Summary of "How to CRAM the UCAT by a 99th Percentile Scorer"
Summary — How to CRAM the UCAT (by Jack)
Intro / credibility
- Presenter: Jack — current Monash medical student.
- Reported achievements: 99th percentile UCAT score (~3240) and a very high ATAR.
- Framing: Jack uses his score/experience to prioritise high-yield strategies for short-term preparation rather than fundamental skill overhauls.
Main theme: If you have limited time, focus on high-yield strategies and realistic practice (especially full, timed mocks) rather than trying to overhaul fundamental skills.
Overall high-level lesson
- The single biggest underestimation is the test environment: doing two continuous hours under UCAT timing/pressure is different from doing sections separately.
- Start with full, timed mocks to acclimatise to stamina, pacing, stress and test logistics before detailed section work.
Detailed, actionable recommendations (by section)
1. General / first steps
- Do at least one full, timed UCAT mock early to experience what two hours of testing feels like.
- Use this mock to train stamina, pacing, and to experience anxiety/pressure.
- After a full mock, move into targeted practice on the sections that need the most work.
2. Verbal Reasoning (VR)
- Large improvements in reading speed are unlikely in a short cram window.
- Focus on:
- Scanning for keywords and qualifiers that change meaning (e.g., “most,” “all,” “some,” “never”).
- Being alert to absolutes — “all” is more likely wrong than “most.”
- Practice extracting the precise meaning of statements quickly rather than spending hours on general reading drills.
3. Decision Making (DM)
- Use the whiteboard heavily to represent stem facts visually for quick reference.
- For ordering/sequence problems, draw diagrams, charts, or shorthand stems to map relationships.
- If you can reliably do these diagrams mentally and faster, that’s fine — but for most people drawing on the whiteboard is the most reliable approach.
4. Quantitative Reasoning (QR)
- The maths are mostly basic: percentages, ratios, times tables, simple geometry and area.

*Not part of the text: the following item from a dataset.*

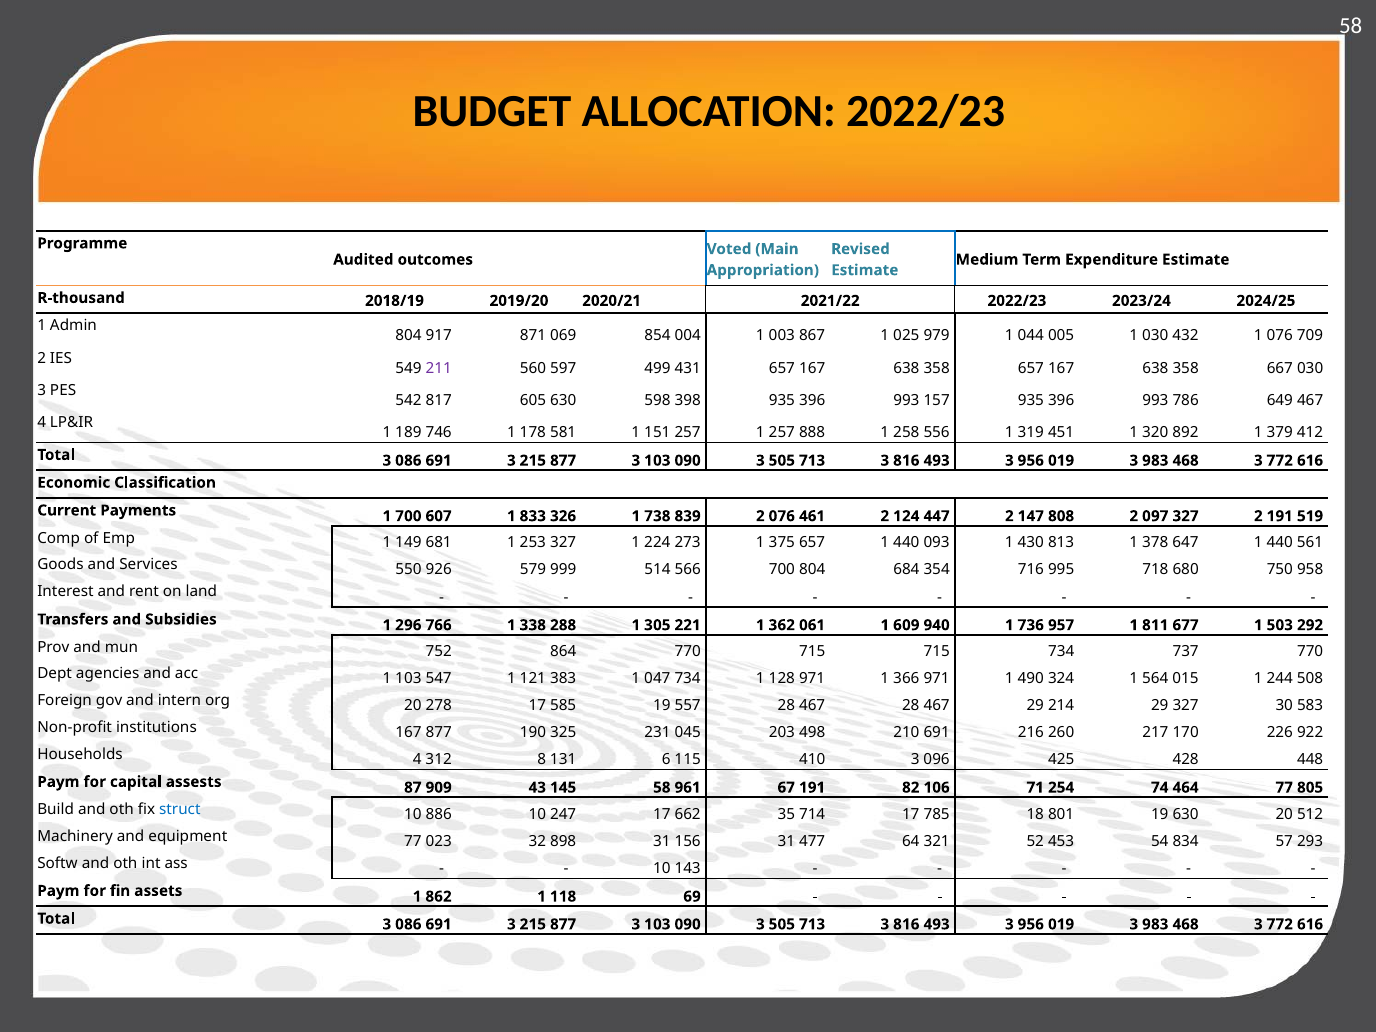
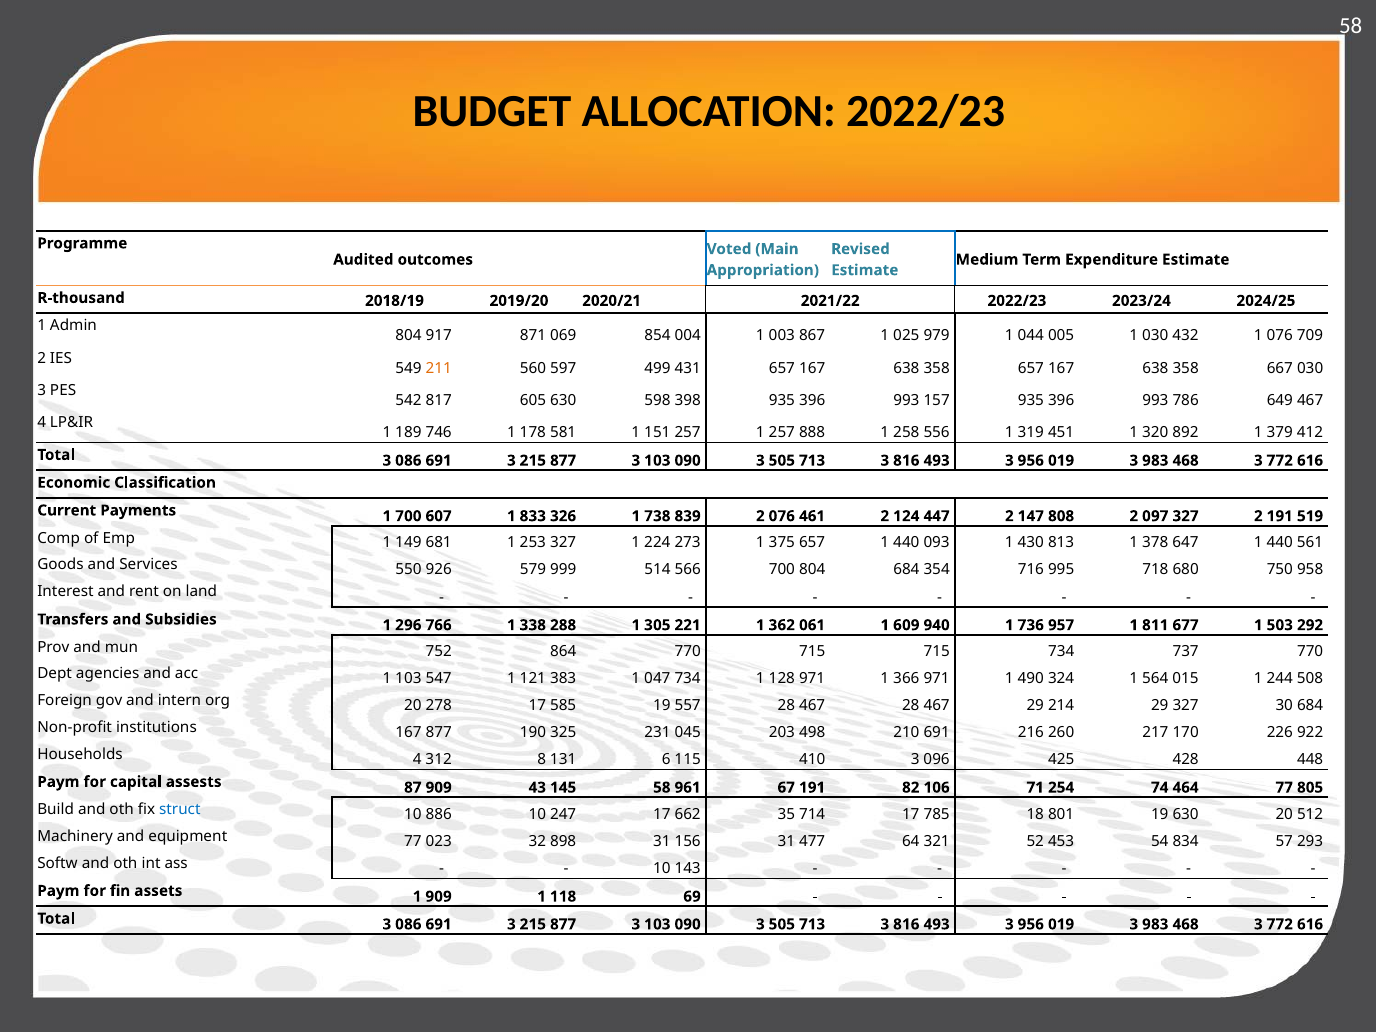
211 colour: purple -> orange
30 583: 583 -> 684
1 862: 862 -> 909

- The main challenge is recognising what the question actually asks.
- Practice:
- Recognise and categorise common QR question types.
- When unclear, write a clear interpretation of what the question is asking.
- Use and practise with a numeric-keypad (numpad) calculator — it saves seconds per calculation.
- In a cram period, do many timed QR practice questions instead of studying advanced math theory.
5. Abstract Reasoning (AR)
- AR is pattern-recognition; memorising common pattern types is high-yield when cramming.
- Learn and rehearse common pattern categories (Jack references sequencing, matching, and a frequent “type 1” pattern).
- “Type 1” problems (where one repeating pattern can answer several questions) are especially productive to practise.
- Note: a technique name in the subtitles/transcript is garbled — treat it as a label for “memorise common AR patterns.”
6. Situational Judgement Test (SJT)
- Don’t over-focus on SJT unless it’s required by your target medical/dental school.
- Prioritise common-sense, ethical responses (e.g., helping someone injured).
- Choose actions aligned with professional and patient-safety priorities.
Practical cram strategy (step-by-step)
- Do a full, timed UCAT mock to experience the two-hour test and identify weak sections.
- Prioritise section practice based on mock results:
- VR: practise scanning for qualifiers; avoid excessive reading-speed drills.
- DM: practise using the whiteboard for ordering and logical relationships.
- QR: drill question recognition and do many timed QR questions; practise with a numpad calculator.
- AR: memorise and practise recognising high-yield pattern types, especially A/B/neither styles.
- SJT: only if required — rehearse professional, empathic decisions.
- Do repeated short, timed section sets to build speed; use the whiteboard and numpad in every practice.
- Keep full mocks interspersed to check stamina and pacing improvements.
Notes about the subtitles / transcript quality
- The subtitles are auto-generated and contain transcription errors and some unclear phrases (e.g., the name of an AR technique is garbled).
- Where text was unclear, the summary infers meaning from context.
Speakers / sources featured
- Jack — presenter (current Monash medical student; reports UCAT score ~3240, 99th percentile).